PAGE TEXT:
From time to time decisionmakers in Washington have chosen to believe otherwise (or have made a pretense of doing so). When he announced in 1917 that war against the German Reich had become an imperative, Woodrow Wilson not only abandoned the policy of neutrality that he had steadfastly pursued over the previous two and a half years, he also invested the Allied cause with vast (and largely undeserved) moral significance. Germany was not just the enemy; it represented a threat to civilization itself. Presented with Wilson’s eloquent appeal to wage a war that would end all wars, Americans swooned. Yet although the nation’s doughboys—“crusaders,” Wilson called them—pitched in to defeat the Hun, the results fell well short of those that the president had envisioned.

Twenty-five years later, with the onset of a second world war, the good-versus-evil paradigm came roaring back. To judge from the line coming out of Washington by 1942, the Axis powers represented all that was evil, while the Allied cause embodied all that was good—freedom and democracy, respect for human dignity, and adherence to the rule of law. The problem with this formulation lay less with the first half than with the second. Sustaining it obliged the administration of Franklin Roosevelt to soft-pedal the totalitarian and imperialistic tendencies of our chief allies, while sweeping American racism under the carpet altogether. Crimes against humanity committed by the other side received appropriate condemnation. Crimes against humanity committed by our side? Not so much. Given the urgency of the situation, the tendency to permit a double standard was all but irresistible.

Once again, the white hats prevailed. Yet here too the expected happy outcome failed to materialize. Indeed, with the passing of World War II, Washington wasted no time in replenishing the ranks of evildoers, moving the Soviet Union from the column headed “allies” to the column headed “adversaries.” In short order, China followed, along with a motley crew of lesser nations, all said to take marching orders from the Kremlin. By the time the Korean War erupted, US policymakers—helped along by another Red Scare at home—had once more cast the world in unambiguously black-and-white terms.

However useful as a device for mobilizing the American people, this Manichaeism also underwrote a penchant for mischief by US policymakers that exacted heavy costs. Persuaded that the freedom of the Free World was at stake in Vietnam, the United States committed itself to a catastrophically unnecessary and ultimately unsuccessful war. Persuaded that anyone opposed to communism must necessarily possess some redeeming qualities, Washington threw in with a long list of unsavory autocrats from Somoza and Batista to Marcos and Chiang. Persuaded that commie sympathizers posed a threat to vital US interests in places like Iran and Guatemala, Washington toppled governments not to its liking—and then professed surprise at the unanticipated adverse consequences.

THE DATA:
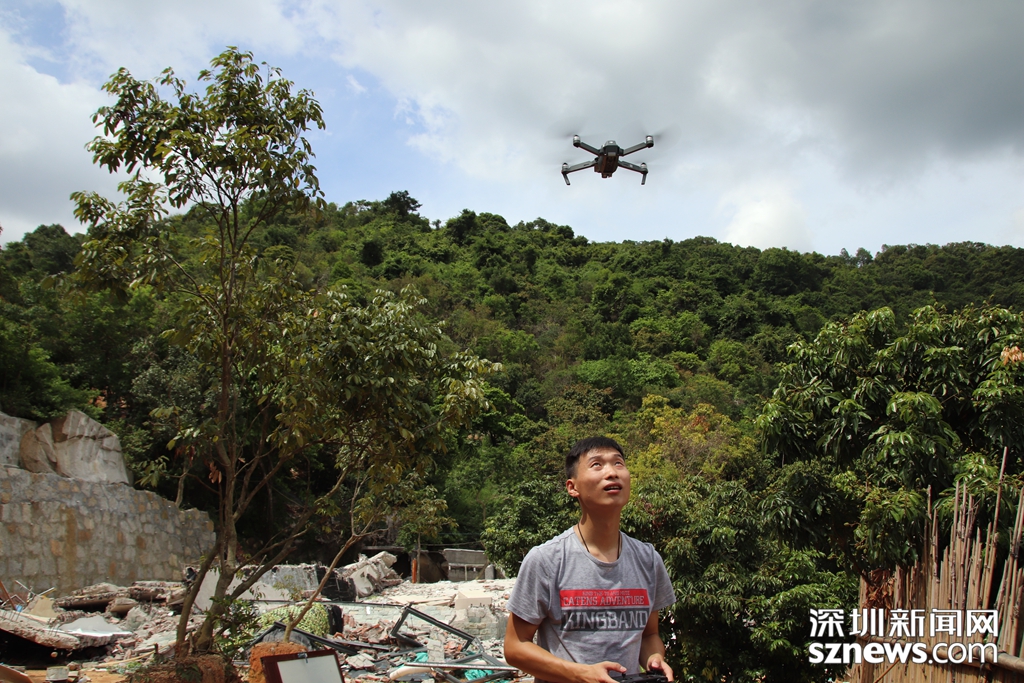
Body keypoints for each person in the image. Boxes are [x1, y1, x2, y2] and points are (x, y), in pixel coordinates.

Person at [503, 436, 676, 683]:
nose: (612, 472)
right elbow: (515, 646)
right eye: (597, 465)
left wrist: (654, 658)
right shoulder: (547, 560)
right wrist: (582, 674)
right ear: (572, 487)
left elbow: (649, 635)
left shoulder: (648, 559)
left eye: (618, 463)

ACTIVITY: Write out the passage on American foreign policy word for word, between "Once again, the" and "unambiguously black-and-white terms.", inclusive. The data that comes after the passage on American foreign policy is separate material.

TASK OUTPUT:
Once again, the white hats prevailed. Yet here too the expected happy outcome failed to materialize. Indeed, with the passing of World War II, Washington wasted no time in replenishing the ranks of evildoers, moving the Soviet Union from the column headed “allies” to the column headed “adversaries.” In short order, China followed, along with a motley crew of lesser nations, all said to take marching orders from the Kremlin. By the time the Korean War erupted, US policymakers—helped along by another Red Scare at home—had once more cast the world in unambiguously black-and-white terms.